**Excerpted passage:**
BEGIN

They are looking SO much better! It always makes me happy to see people rescue horses and make them nice and healthy again.


----------



## darkiss4428

we measured twitch today he has grown a full 1 1/2 a inch! it could be him packing on weight or a ginuine growth but ether way he looks taller! we walked some more in the round pen today and jogged a bit on a leade line not long as im outta shape but enough to get a little more exercise be aware i am still takeing them slow and doing activaties that wear me out aswell i know if i can handle it they can its sad but it means we four me my husband rogue and twitch can all get back into shape togeather


----------



## darkiss4428

fed horsies and rode jake today for a bit trying to get twitch to play with some homemade toys but he dosent seem intrested any tips there?


----------



## darkiss4428

picture time!


----------



## darkiss4428

horsies are doing good vet is coming out again thursday - friday for a check up and wants to float rogues teeth! and its almost time to get twitch nipped im trying to get the money up for both its gonna be $230 dosent seem like a lot but as much as she has been out for them its wearing a hole in the pocket book any suggestions?


----------



## darkiss4428

i got a video of twitch jogging today for the conformation forum but it shows how good he is looking note! i did not jog him long only a little before and after the video and he isnt sweaty its stuff for hair that is like geled water for moisterizeing but here is a today update i didnt get any of rogue but will tomarrow it her back is slowly starting to fill out 

twitch! 
video-2013-10-01_18-50-38_zps4b47ea91.mp4 Video by darkiss4428 | Photobucket


----------



## darkiss4428

its picture time again!


----------



## Skyseternalangel

Twitch looks amazing


----------



## darkiss4428

thanks^_^ they act happier im so happy i have them they are such good horses


----------



## darkiss4428

i know its been a few days but time for new pictures! 
also updates rogue is getting her teeth floated monday it was supposed to be last week but got delayed but we have the money and getting it done Monday and we think twitch may be a saddle bred i think i found his original owner I'm not sure i sent them pictures of him and politly asked but have not received a response i'm hopeing it is him but anyway here is pictures!

END

**What to work on:** Reproduce verbatim the stretch of the horse rescue thread from "i got a video" through "picture time again!".

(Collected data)
BEGIN

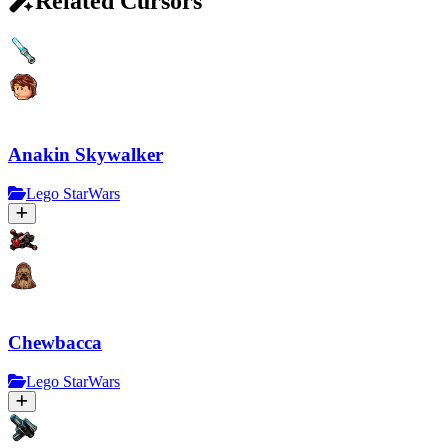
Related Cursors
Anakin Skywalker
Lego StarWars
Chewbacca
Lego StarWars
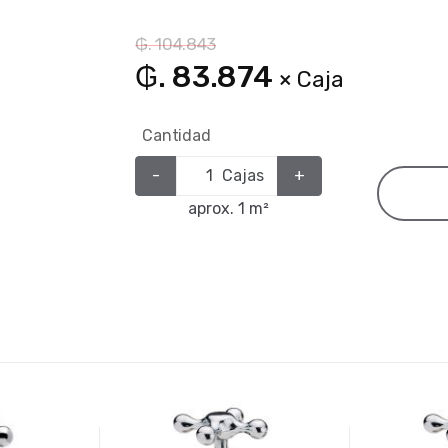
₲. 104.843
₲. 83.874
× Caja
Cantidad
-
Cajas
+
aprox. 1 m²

END
BEGIN

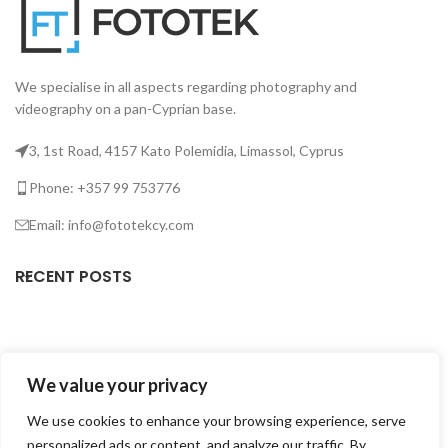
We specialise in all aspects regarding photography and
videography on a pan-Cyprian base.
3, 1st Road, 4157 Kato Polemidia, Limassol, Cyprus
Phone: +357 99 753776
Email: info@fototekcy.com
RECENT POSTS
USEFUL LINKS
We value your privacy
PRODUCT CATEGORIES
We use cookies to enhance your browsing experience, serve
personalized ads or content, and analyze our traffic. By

END

**Exercise output:**
i got a video of twitch jogging today for the conformation forum but it shows how good he is looking note! i did not jog him long only a little before and after the video and he isnt sweaty its stuff for hair that is like geled water for moisterizeing but here is a today update i didnt get any of rogue but will tomarrow it her back is slowly starting to fill out 

twitch! 
video-2013-10-01_18-50-38_zps4b47ea91.mp4 Video by darkiss4428 | Photobucket


----------



## darkiss4428

its picture time again!